La folie sans digues
Même si les ministres des Affaires étrangères du G8 réunis depuis hier à Paris parvenaient à s'entendre pour décider d'une zone d'exclusion aérienne au-dessus de la Libye, il devient de plus en plus évident que cette décision arriverait bien tard pour empêcher Kadhafi d'achever la «boucherie» qu'il a promise à l'opposition.

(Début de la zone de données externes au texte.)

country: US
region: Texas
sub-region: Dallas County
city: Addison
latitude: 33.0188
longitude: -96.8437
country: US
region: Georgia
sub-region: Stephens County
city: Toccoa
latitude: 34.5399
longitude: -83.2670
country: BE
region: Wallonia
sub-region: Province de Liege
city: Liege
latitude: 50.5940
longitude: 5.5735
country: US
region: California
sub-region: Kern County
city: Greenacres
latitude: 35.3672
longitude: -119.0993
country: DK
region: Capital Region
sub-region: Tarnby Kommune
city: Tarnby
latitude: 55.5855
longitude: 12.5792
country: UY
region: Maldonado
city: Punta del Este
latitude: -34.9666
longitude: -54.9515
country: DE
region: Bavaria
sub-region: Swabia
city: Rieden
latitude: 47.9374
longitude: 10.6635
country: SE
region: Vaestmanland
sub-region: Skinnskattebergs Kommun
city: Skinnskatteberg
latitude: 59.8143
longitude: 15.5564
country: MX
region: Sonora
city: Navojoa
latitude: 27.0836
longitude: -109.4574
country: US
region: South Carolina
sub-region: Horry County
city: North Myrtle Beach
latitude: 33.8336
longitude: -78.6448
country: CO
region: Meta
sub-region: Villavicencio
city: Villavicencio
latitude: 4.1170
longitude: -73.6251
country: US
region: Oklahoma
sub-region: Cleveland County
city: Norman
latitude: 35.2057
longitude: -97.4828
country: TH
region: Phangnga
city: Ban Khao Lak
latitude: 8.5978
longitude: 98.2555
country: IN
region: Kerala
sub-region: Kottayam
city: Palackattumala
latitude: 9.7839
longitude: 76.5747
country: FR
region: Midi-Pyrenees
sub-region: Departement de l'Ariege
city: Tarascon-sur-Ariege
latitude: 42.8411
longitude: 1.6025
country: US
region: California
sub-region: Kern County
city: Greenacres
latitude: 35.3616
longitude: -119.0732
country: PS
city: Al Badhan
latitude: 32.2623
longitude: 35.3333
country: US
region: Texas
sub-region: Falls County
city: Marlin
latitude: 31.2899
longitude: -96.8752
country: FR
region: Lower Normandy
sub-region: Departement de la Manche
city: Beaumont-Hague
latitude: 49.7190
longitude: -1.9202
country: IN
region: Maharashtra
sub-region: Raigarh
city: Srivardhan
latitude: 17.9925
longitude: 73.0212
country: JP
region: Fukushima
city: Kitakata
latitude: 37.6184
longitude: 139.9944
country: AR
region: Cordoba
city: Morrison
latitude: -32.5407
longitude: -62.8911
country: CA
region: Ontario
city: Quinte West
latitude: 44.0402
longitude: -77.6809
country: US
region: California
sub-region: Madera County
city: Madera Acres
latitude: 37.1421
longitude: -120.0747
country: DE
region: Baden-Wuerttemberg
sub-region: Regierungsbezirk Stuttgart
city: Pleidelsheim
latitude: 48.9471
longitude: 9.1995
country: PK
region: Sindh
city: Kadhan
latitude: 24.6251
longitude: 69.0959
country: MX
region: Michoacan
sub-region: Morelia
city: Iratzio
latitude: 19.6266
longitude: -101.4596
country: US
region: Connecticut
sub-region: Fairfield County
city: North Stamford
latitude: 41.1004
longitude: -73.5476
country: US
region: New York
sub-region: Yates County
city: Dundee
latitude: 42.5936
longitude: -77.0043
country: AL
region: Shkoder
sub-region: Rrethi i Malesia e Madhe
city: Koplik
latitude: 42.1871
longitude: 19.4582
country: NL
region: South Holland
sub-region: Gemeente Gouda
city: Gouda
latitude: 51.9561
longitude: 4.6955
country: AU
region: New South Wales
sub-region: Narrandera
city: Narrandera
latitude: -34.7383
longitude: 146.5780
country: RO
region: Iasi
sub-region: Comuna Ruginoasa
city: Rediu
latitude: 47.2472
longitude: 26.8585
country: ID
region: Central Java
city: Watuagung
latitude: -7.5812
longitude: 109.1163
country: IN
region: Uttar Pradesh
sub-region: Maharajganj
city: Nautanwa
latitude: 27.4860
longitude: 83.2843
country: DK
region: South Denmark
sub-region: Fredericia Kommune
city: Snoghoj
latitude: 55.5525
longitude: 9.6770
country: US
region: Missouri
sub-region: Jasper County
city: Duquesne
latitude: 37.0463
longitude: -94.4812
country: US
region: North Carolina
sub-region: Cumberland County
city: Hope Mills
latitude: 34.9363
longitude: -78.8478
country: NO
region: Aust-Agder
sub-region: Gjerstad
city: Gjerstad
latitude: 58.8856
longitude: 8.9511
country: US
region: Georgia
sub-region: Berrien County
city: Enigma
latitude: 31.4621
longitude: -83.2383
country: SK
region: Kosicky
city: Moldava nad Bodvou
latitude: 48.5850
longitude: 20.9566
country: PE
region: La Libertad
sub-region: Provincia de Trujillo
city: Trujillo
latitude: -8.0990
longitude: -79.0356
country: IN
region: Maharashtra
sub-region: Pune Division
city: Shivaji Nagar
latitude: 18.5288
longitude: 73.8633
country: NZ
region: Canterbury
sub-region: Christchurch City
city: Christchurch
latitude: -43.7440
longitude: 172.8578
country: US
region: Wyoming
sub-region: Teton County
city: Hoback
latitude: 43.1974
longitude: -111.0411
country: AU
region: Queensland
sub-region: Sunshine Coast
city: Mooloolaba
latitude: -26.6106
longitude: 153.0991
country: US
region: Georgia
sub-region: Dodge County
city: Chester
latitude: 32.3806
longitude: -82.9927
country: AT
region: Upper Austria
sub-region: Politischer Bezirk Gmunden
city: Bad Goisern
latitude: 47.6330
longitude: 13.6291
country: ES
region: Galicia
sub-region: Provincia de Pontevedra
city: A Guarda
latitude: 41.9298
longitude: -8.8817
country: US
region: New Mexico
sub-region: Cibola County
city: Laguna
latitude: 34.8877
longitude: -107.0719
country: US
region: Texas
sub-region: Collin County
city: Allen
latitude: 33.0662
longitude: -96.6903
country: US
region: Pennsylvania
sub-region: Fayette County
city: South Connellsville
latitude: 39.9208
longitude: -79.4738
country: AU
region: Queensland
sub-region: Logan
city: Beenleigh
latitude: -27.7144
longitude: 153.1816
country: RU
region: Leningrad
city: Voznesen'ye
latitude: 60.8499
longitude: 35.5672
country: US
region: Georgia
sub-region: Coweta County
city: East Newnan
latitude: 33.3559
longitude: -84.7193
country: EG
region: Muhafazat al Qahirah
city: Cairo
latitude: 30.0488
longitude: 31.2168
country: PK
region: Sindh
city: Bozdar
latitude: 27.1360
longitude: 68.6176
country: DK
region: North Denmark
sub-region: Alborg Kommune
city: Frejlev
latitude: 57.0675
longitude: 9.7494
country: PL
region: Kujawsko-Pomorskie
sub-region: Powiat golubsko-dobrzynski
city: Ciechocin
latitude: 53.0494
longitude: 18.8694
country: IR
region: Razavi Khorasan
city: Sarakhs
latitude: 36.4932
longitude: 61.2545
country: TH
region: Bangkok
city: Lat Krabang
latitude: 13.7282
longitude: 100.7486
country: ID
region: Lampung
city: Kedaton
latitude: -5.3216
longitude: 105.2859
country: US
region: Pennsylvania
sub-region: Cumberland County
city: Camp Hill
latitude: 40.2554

Les forces loyalistes ont certes continué hier à user de l'avantage que leur confère leur aviation pour pilonner les insurgés qui tiennent la dernière ville avant Benghazi. Pour autant, la capitale de la région Cyrénaïque, capitale de la rébellion, est désormais à portée d'une attaque terrestre qui prendrait certes plus de temps et ferait plus de morts (ce qui est le dernier des soucis de Kadhafi) mais son issue ne fait guère de doutes.
Alors qu'il y a quelques jours, le colonel fou semblait destiné à finir - au mieux... - comme Ben Ali et Moubarak, le voilà qui reprend du poil de la bête. Plus les jours passent et plus Kadhafi transforme les rêves de ceux qui croyaient que le printemps arabe allait aussi fleurir à Tripoli en véritable cauchemar. Le parfum de ce printemps a aujourd'hui une lourde odeur de sang.
La faute en premier bien évidemment à ce dictateur qui a choisi plutôt que d'écouter la voix de son peuple de précipiter son pays dans une effroyable guerre civile. La faute aussi à cette «communauté internationale» dont on mesure à nouveau en cette occasion qu'elle n'en est pas une. Trop d'intérêts contradictoires et d'égoïsmes nationaux privent une nouvelle fois l'ONU de sa capacité d'intervention.
Si aujourd'hui la Russie peut se laisser aller à rejoindre le camp occidental n'est-ce pas parce qu'elle a la certitude que la Chine mettra son veto au Conseil de sécurité ? Et la Ligue arabe ? Si ses membres - dont certains sont à peine plus fréquentables que Kadhafi - ont fini par donner leur feu vert à une zone d'exclusion comment ne pas s'interroger sur leurs arrière-pensées, eux qui sont aussi en butte à des peuples de plus en plus... remuants.
Et l'OTAN dans tout ça ? A l'évidence il est plus facile d'intervenir pour bombarder Belgrade que Tripoli. Surtout quand les Américains traînent les pieds et que les Turcs font comme s'ils n'avaient pas entendu les SOS des rebelles libyens. Pas mieux, du côté européen. Entre un Sarkozy trépignant d'impatience et une Merkel renfrognée, l'Europe n'aura jusqu'alors réussi qu'à se mettre d'accord sur un communiqué proclamant qu'elle ne reconnaissait plus Kadhafi.
Voilà qui doit effectivement faire trembler le dictateur de Tripoli assis sur son trône et ses barils d'or noir. Un Kadhafi qui bénéficie en plus des circonstances: la catastrophe du Japon a forcément été largement évoquée hier au sommet du G8. Ne nous répète-t-on pas depuis vendredi que nous sommes tous Japonais. De quoi faire oublier qu'hier nous étions tous... Libyens.